斬新だといわれるものであっても、それは単に「新しい組み合わせ方」にすぎず、やはり人間として生きている以上は、人間の「理解の範囲」に留められたものになる。誰にも理解できないキテレツなものを作る者もいるが、それはその時点では何の効果も及ぼすことはできない。

言いかえれば、人類が理解できるギリギリの範囲を提供するからこそ、人類の理解は限界を拡張できるのである。それが時代の変革の動力となる。

つまり人間世界とは、自然環境に摂理する肉体という意味での「総体」とは別に、人類が蓄積してきた「思考という総体」があるということだ。

2.

17世紀にあった市民革命によって絶対王政が終焉し、世の中の主権は国王から民間の手に渡り、そして18世紀には資本主義社会が完全なものとなる。

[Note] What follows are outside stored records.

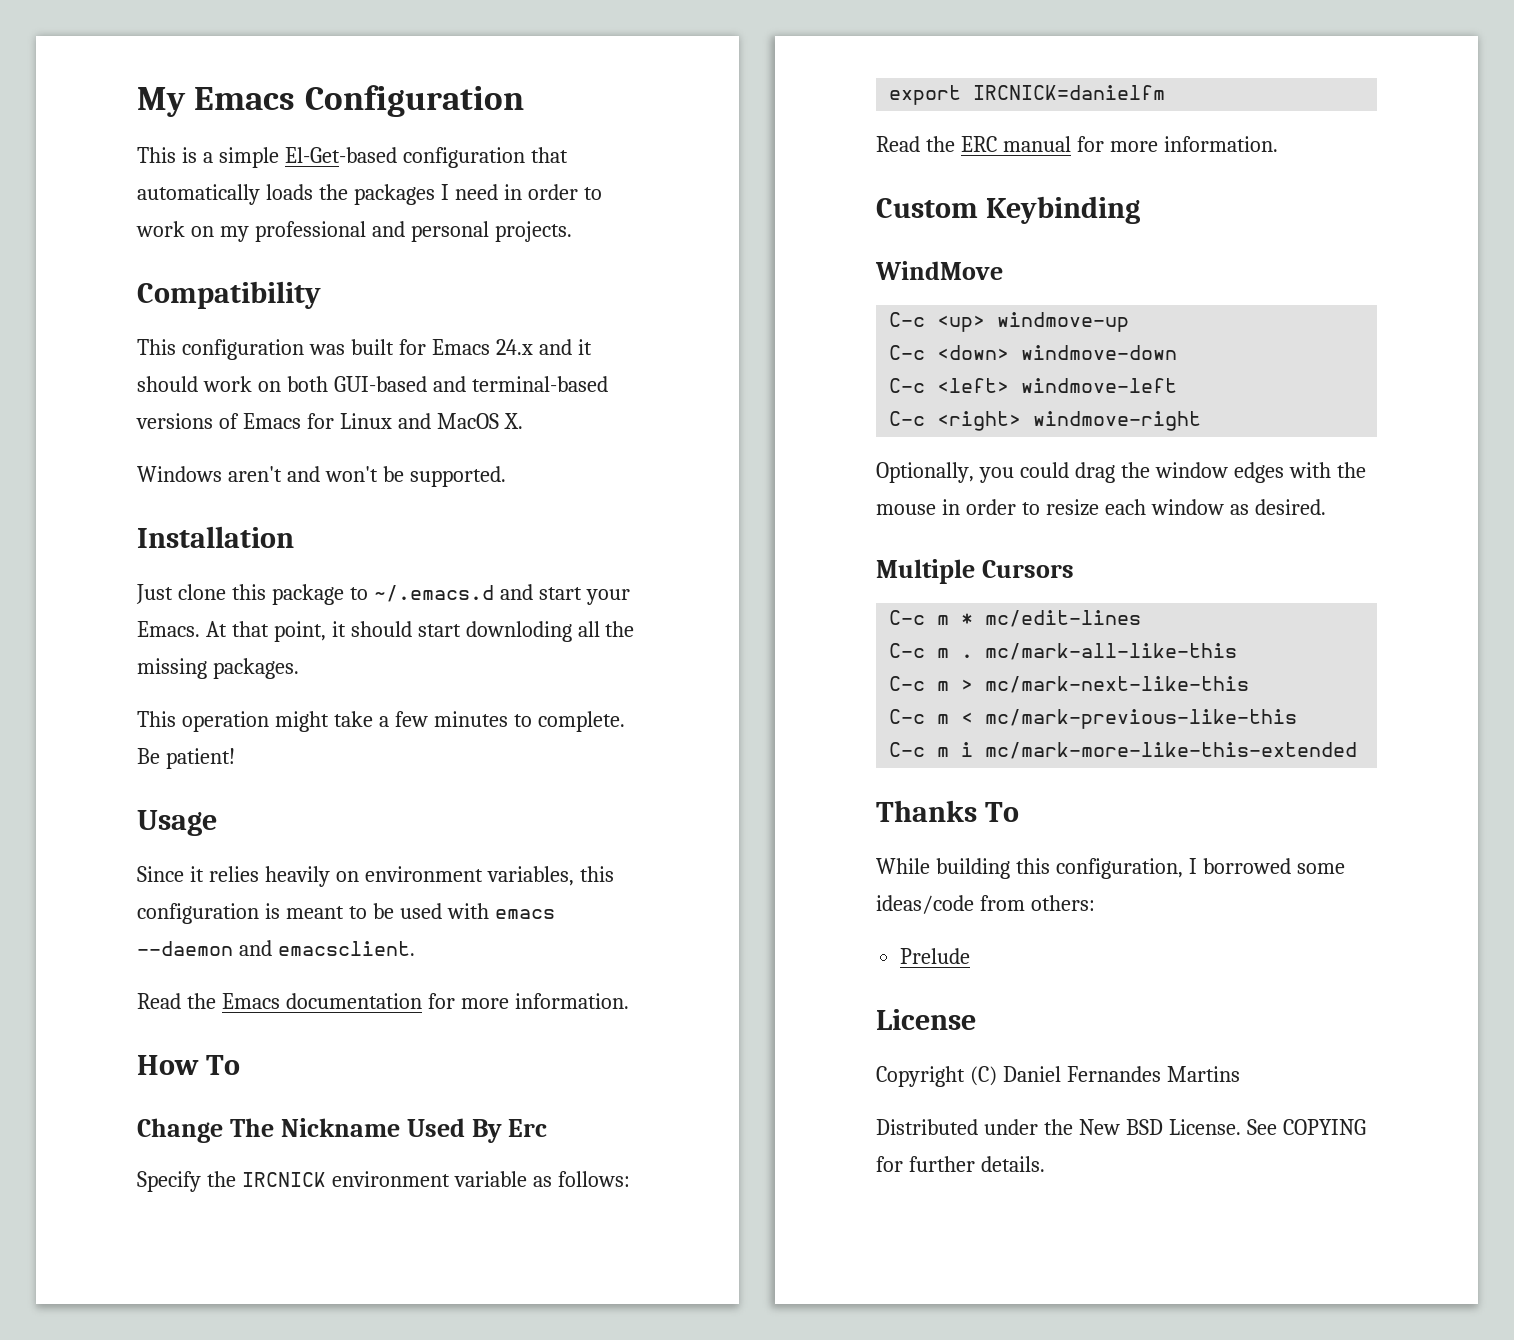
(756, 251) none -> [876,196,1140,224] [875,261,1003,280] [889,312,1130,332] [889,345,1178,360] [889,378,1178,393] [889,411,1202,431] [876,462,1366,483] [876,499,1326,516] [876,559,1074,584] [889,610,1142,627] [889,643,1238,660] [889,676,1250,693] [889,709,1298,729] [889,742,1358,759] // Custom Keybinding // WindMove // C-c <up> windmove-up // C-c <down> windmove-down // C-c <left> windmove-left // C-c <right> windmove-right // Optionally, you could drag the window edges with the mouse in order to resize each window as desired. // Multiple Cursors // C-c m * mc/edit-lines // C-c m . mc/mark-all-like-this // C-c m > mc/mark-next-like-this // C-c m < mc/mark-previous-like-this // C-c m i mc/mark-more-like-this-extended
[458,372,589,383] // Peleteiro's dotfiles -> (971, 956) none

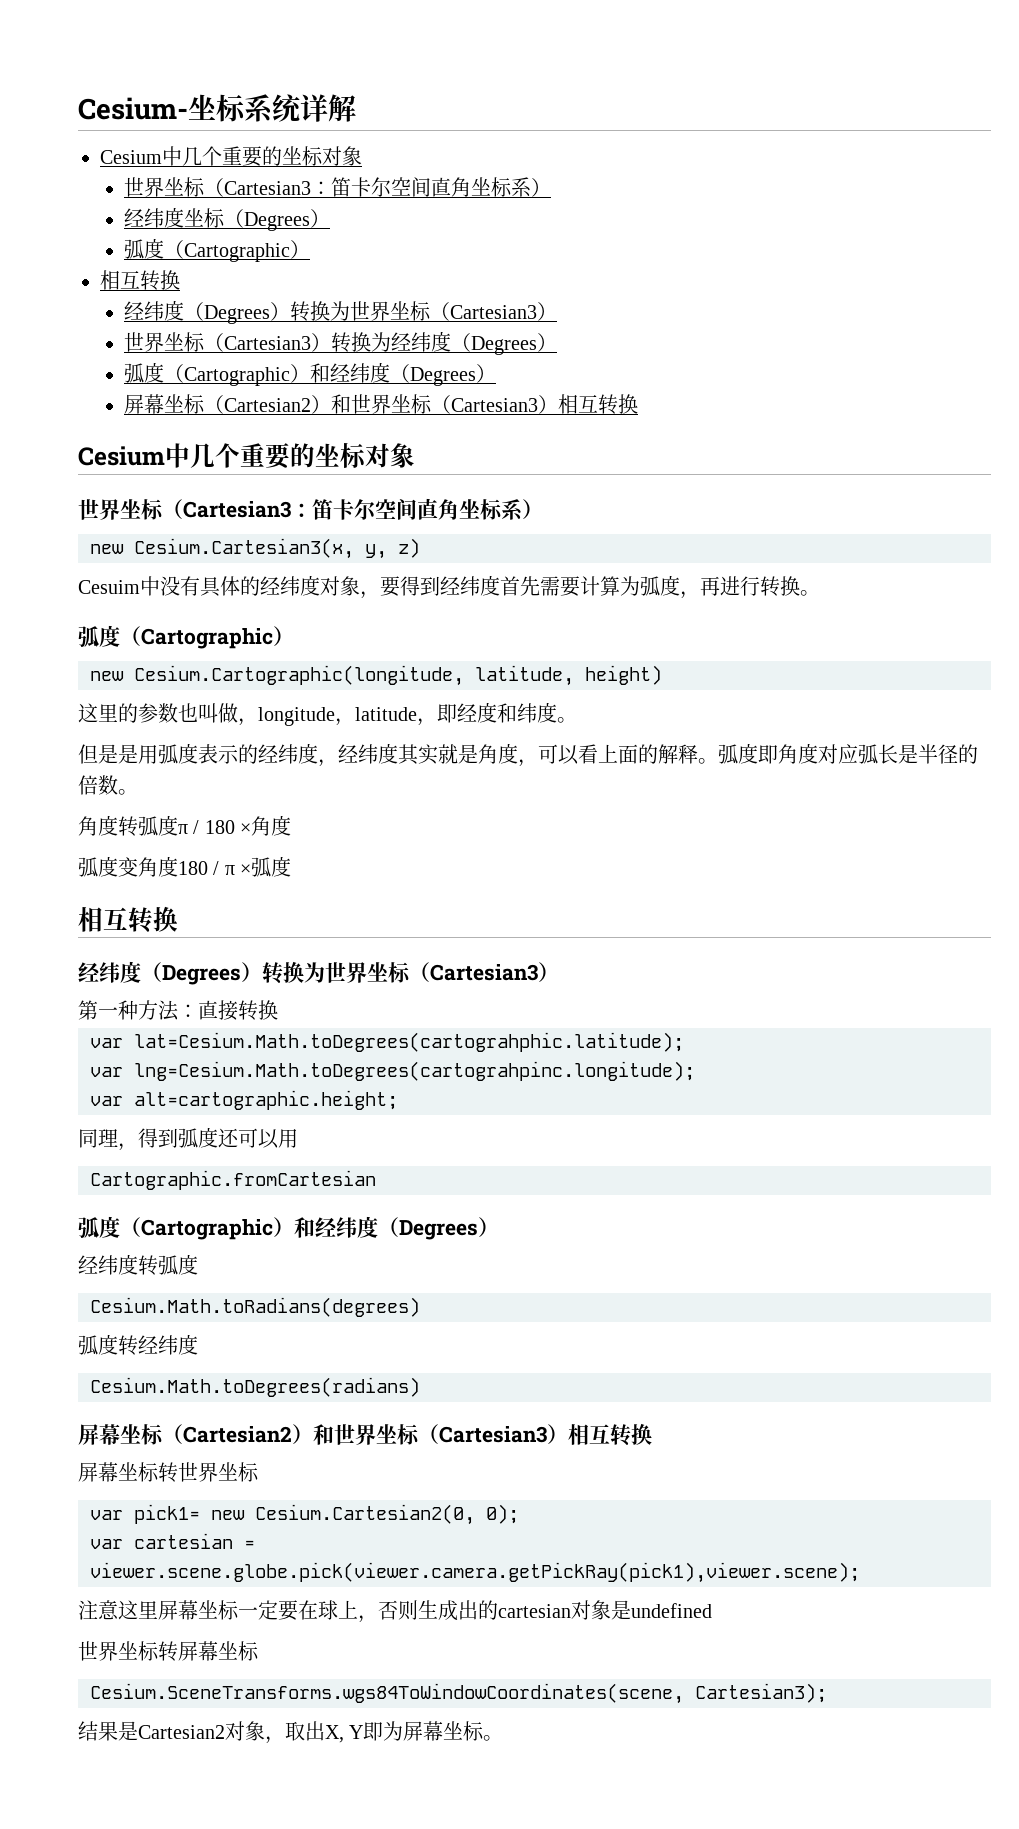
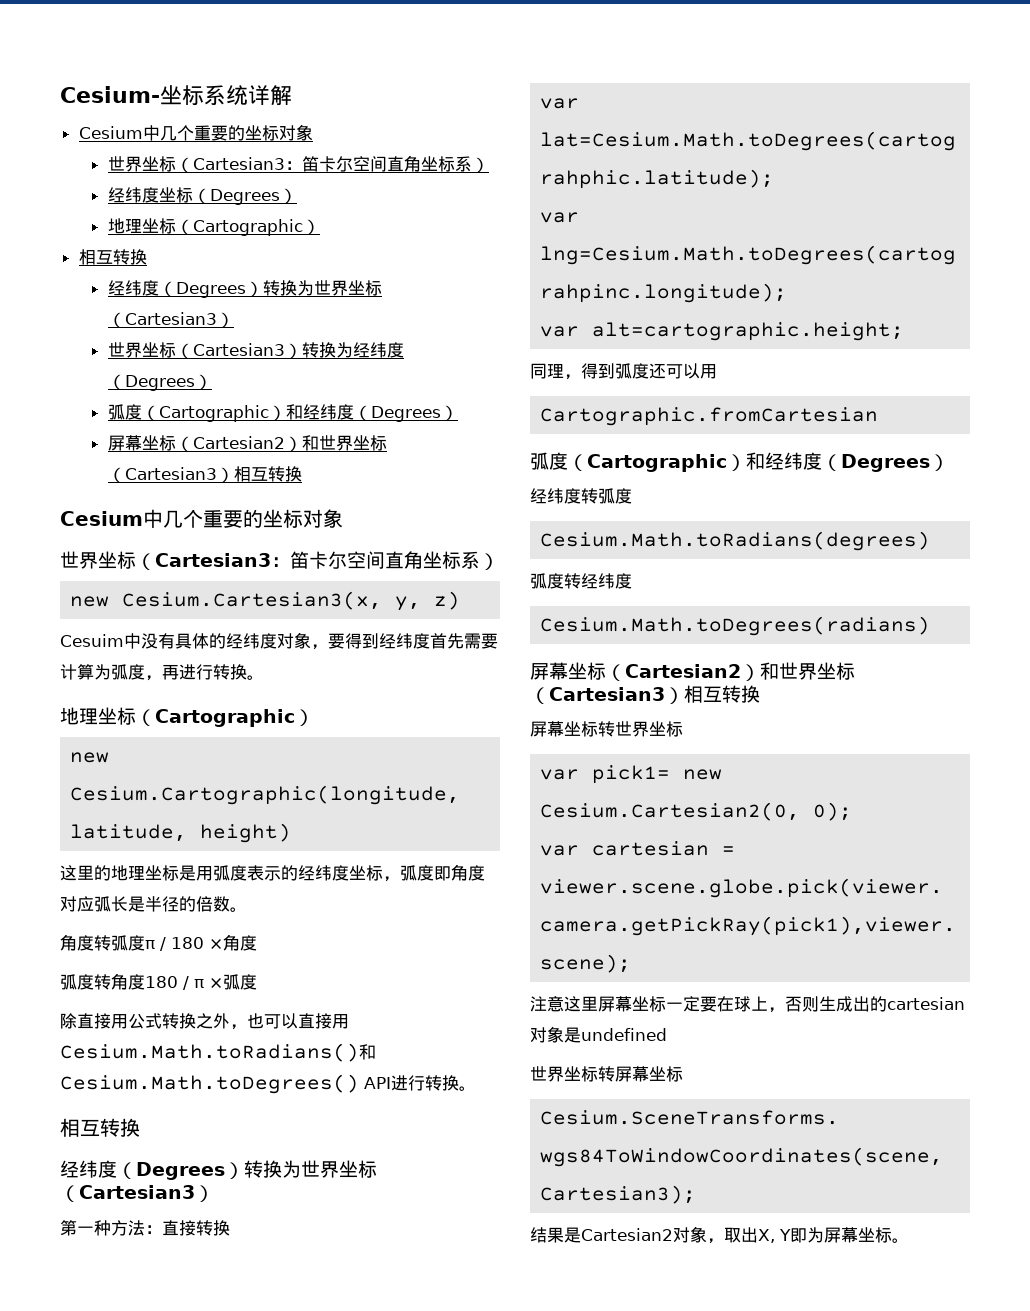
[123,238,164,260] 弧度 -> [107,218,176,234] 地理坐标
[78,625,120,647] 弧度 -> [60,707,136,725] 地理坐标
[138,702,577,726] [78,744,118,764] 参数也叫做，longitude，latitude，即经度和纬度。 // 但是 -> [111,865,179,881] 地理坐标
[318,743,718,767] ，经纬度其实就是角度，可以看上面的解释。 -> [349,865,400,882] 坐标，
[118,857,138,877] 变 -> [94,974,111,990] 转
(292, 866) none -> [60,1013,349,1030] [60,1043,376,1062] [60,1074,476,1094] // 除直接用公式转换之外，也可以直接用Cesium.Math.toRadians()和Cesium.Math.toDegrees() API进行转换。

その直後の産業革命というノリに乗った時代の勢いを受けて、様々な「限界点への提供」が繰り返されてきた。経済はもちろん、それに伴う数々の発明品が生まれ、科学や哲学、文学、娯楽など、新しい時代へ向かう流れに人々は触発されて、どんどん新しい思想が提案されるようになった。

当然貧富の格差も加速化していく。そもそも資本主義というのは「自由な競争」を原理としている。ゆえに勝ち負けの世界である。それはどういうことかといえば、スポーツの大会などでも同様に優勝するのはひとりだけだということだ。

つまり失業者が増えて貧困者が多くなるほど、資本主義は健全に発展していることになる。この大前提を頭に入れておかなければならない。

よってあなたが物質的な幸せを享受しようとする行為のすべてが、どこかの誰かが「自らが勝つため」に仕組んだものなのだ。だからいまの社会はどこを見渡してもその集まりであり、いわば経済とは「欲望の体系そのもの」だといえる。

3.

じゃあ他人を蹴落としてでも戦い続けなければならないのかといえば、それは危険な賭けとなる。

ここでひと呼吸おこう。

いま経済という大きな話をしているように感じているかもしれないが、先にも言ったように、人間は思考の総体として存在している。

だから冒頭で書いた「いまの状況から逃げ出して自由になろうとする」という考えはこの社会そのものを表している。もっといえば「操られた考え」でしかないということだ。なぜなら社会のなかでの自分の立場に納得がいかず、社会に勝とうとしているからだ。

ここに気づかなければならない。どの職場やどんな相手と関わってもやはりその原理が働いている。言いかえればその原理に気づいて、その無意識的な支配から逃れた先に真の自由があるということだ。

4.

ではいまある状況のなかでどうやってそれを見出せばよいのか。

まず人間とはなんであるのかを調べることが大事だ。これは日頃の対人関係でもそうである。相手の言動の「内容」に即座に反応するのではなく、彼らも操られた存在であると知り、それを知った上で対応するようにすれば、あなた自身が無意識ゾンビのネットワークから外れることができる。

そのとき、ほぼすべての人が「違う着ぐるみ」を被っているだけの、中身が同じ一者(つまり思考の総体)であることを理解するようになる。

これを「悪用」すれば、確かに恋愛も商売も成功を収めることができる。